Yanagihara (The People in the Trees, 2013) takes the still-bold leap of writing about characters who don’t share her background; in addition to being male, JB is African-American, Malcolm has a black father and white mother, Willem is white, and “Jude’s race was undetermined”—deserted at birth, he was raised in a monastery and had an unspeakably traumatic childhood that’s revealed slowly over the course of the book. Two of them are gay, one straight and one bisexual. There isn’t a single significant female character, and for a long novel, there isn’t much plot. There aren’t even many markers of what’s happening in the outside world; Jude moves to a loft in SoHo as a young man, but we don’t see the neighborhood change from gritty artists’ enclave to glitzy tourist destination.

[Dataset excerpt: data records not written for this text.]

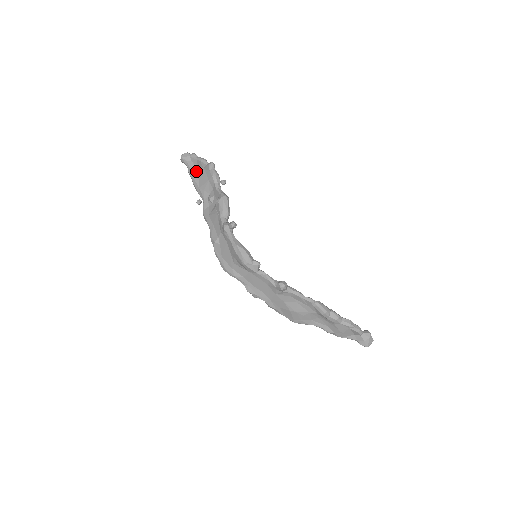
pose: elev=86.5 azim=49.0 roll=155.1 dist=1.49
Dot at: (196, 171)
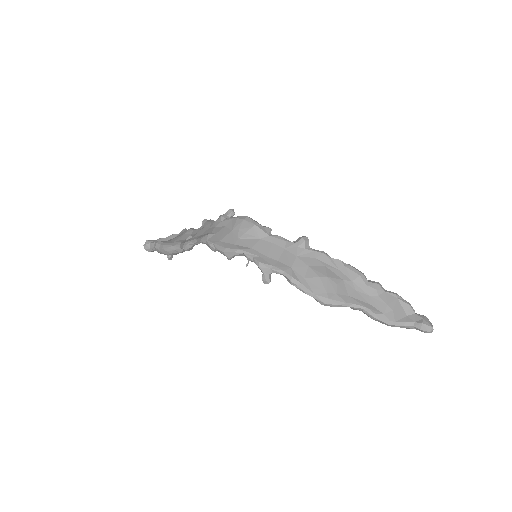
Dot at: (166, 241)
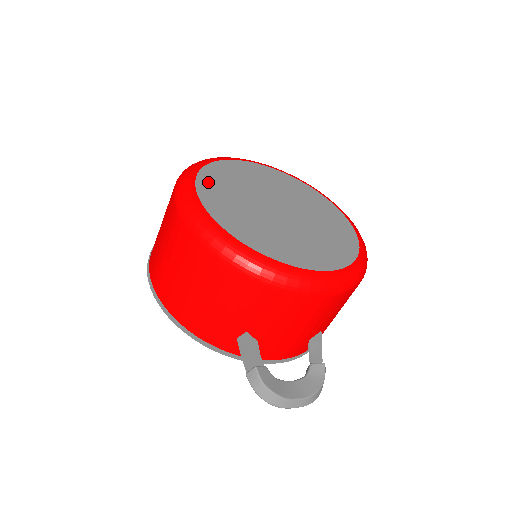
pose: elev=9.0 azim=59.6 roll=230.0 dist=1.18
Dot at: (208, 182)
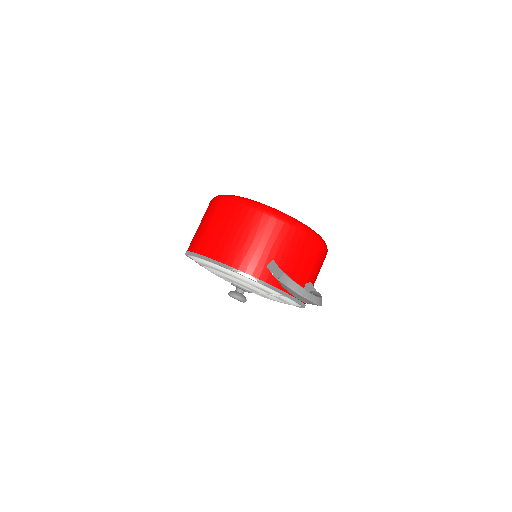
Dot at: occluded
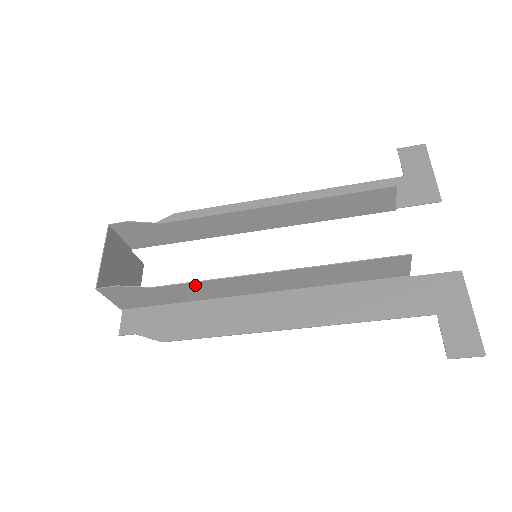
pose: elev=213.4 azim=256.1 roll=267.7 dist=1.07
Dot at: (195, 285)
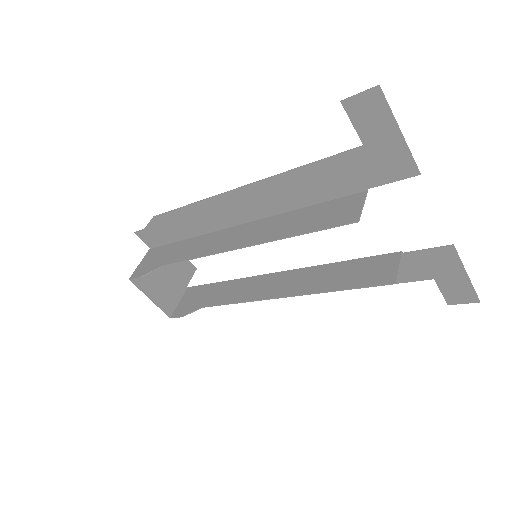
Dot at: (230, 300)
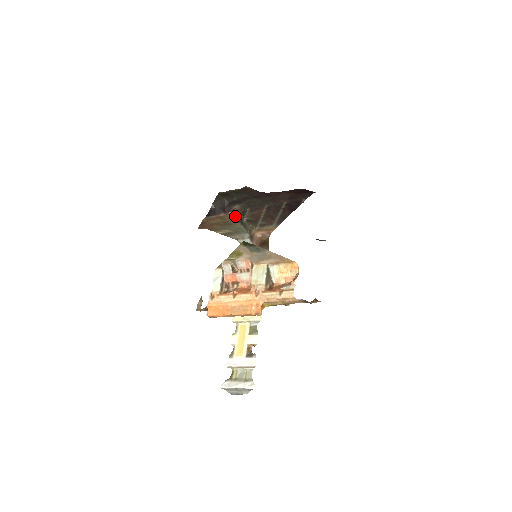
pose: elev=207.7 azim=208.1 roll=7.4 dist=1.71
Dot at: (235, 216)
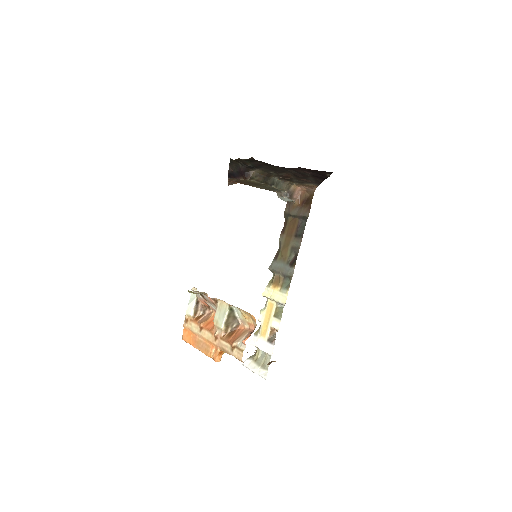
Dot at: (257, 180)
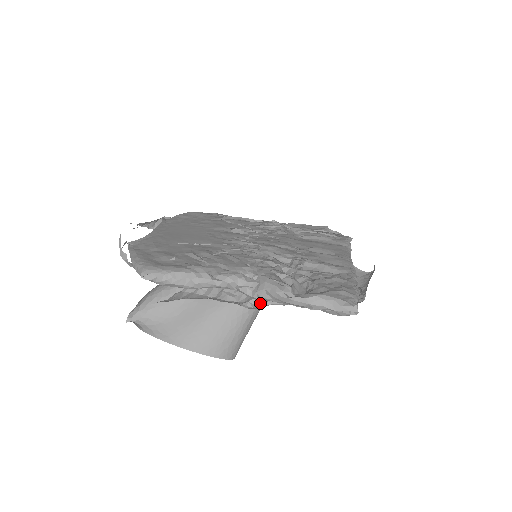
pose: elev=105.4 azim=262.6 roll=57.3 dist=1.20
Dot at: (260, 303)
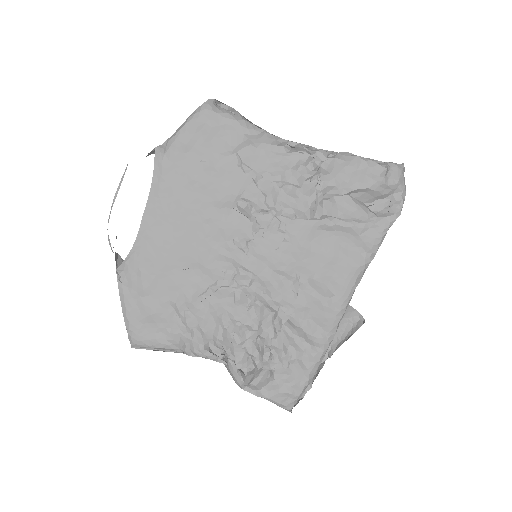
Dot at: occluded
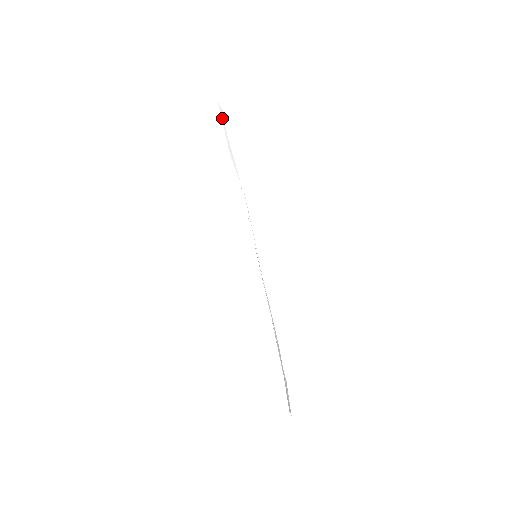
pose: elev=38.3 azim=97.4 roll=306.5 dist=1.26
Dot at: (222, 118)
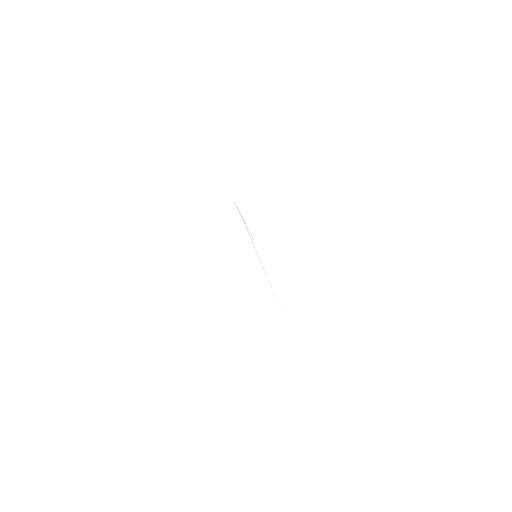
Dot at: occluded
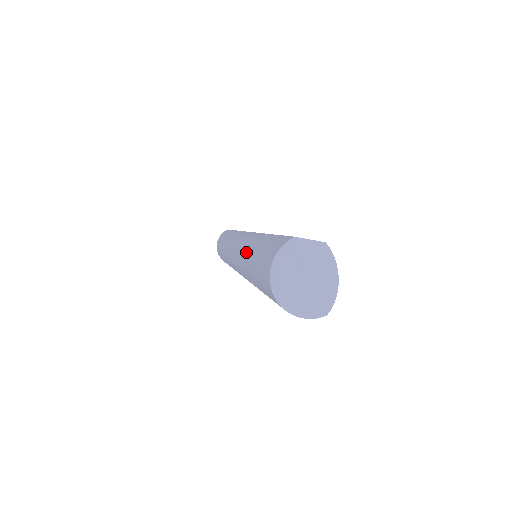
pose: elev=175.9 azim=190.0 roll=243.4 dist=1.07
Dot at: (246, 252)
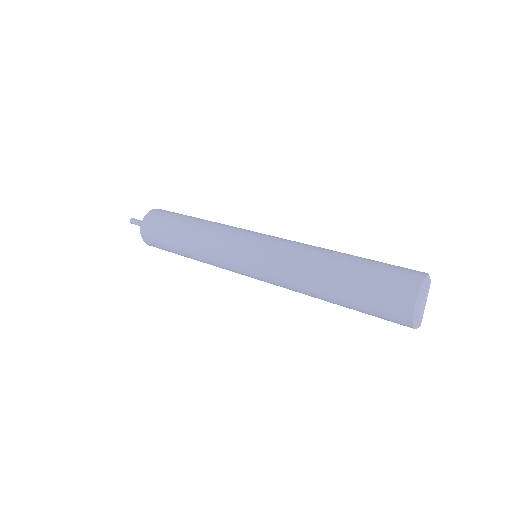
Dot at: (322, 257)
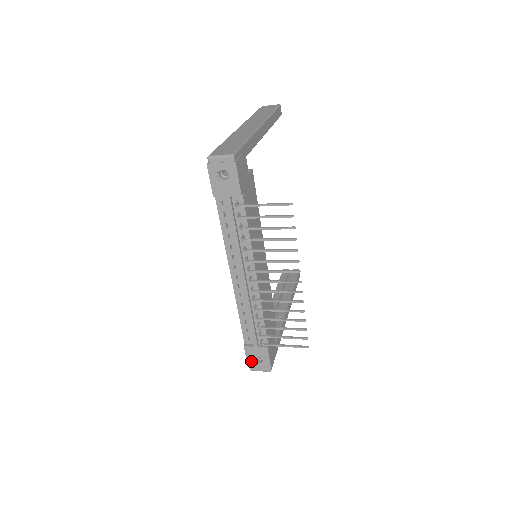
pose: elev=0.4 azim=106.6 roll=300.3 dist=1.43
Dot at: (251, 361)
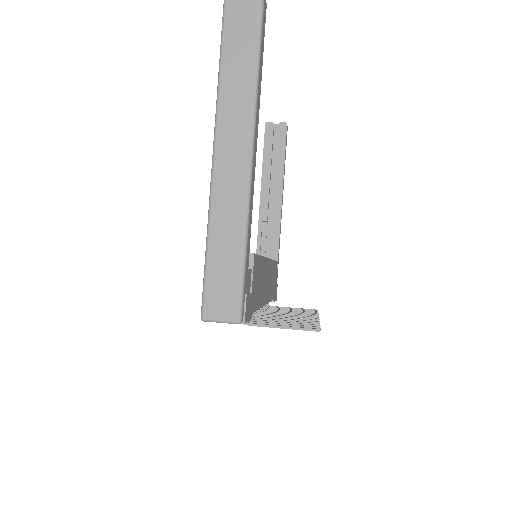
Dot at: occluded
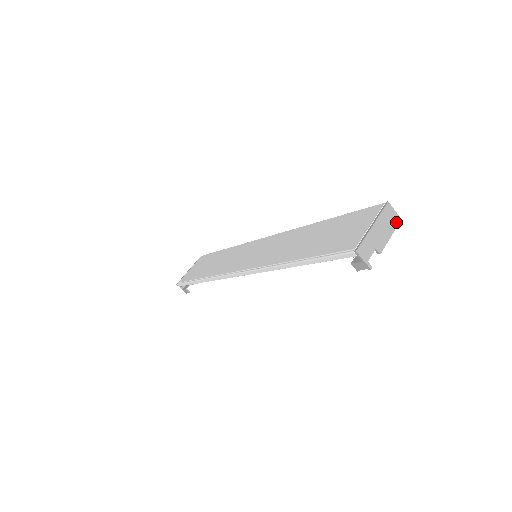
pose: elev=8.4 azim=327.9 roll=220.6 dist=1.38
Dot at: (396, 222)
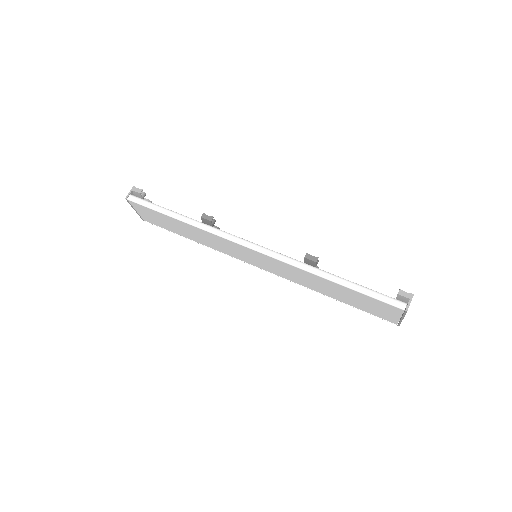
Dot at: occluded
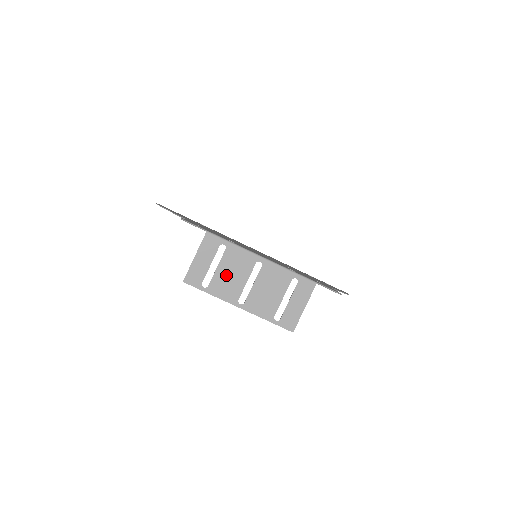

What we get instead is an intensely interior look at the friends’ psyches and relationships, and it’s utterly enthralling. The four men think about work and creativity and success and failure; they cook for each other, compete with each other and jostle for each other’s affection. JB bases his entire artistic career on painting portraits of his friends, while Malcolm takes care of them by designing their apartments and houses. When Jude, as an adult, is adopted by his favorite Harvard law professor, his friends join him for Thanksgiving in Cambridge every year. And when Willem becomes a movie star, they all bask in his glow. Eventually, the tone darkens and the story narrows to focus on Jude as the pain of his past cuts deep into his carefully constructed life.  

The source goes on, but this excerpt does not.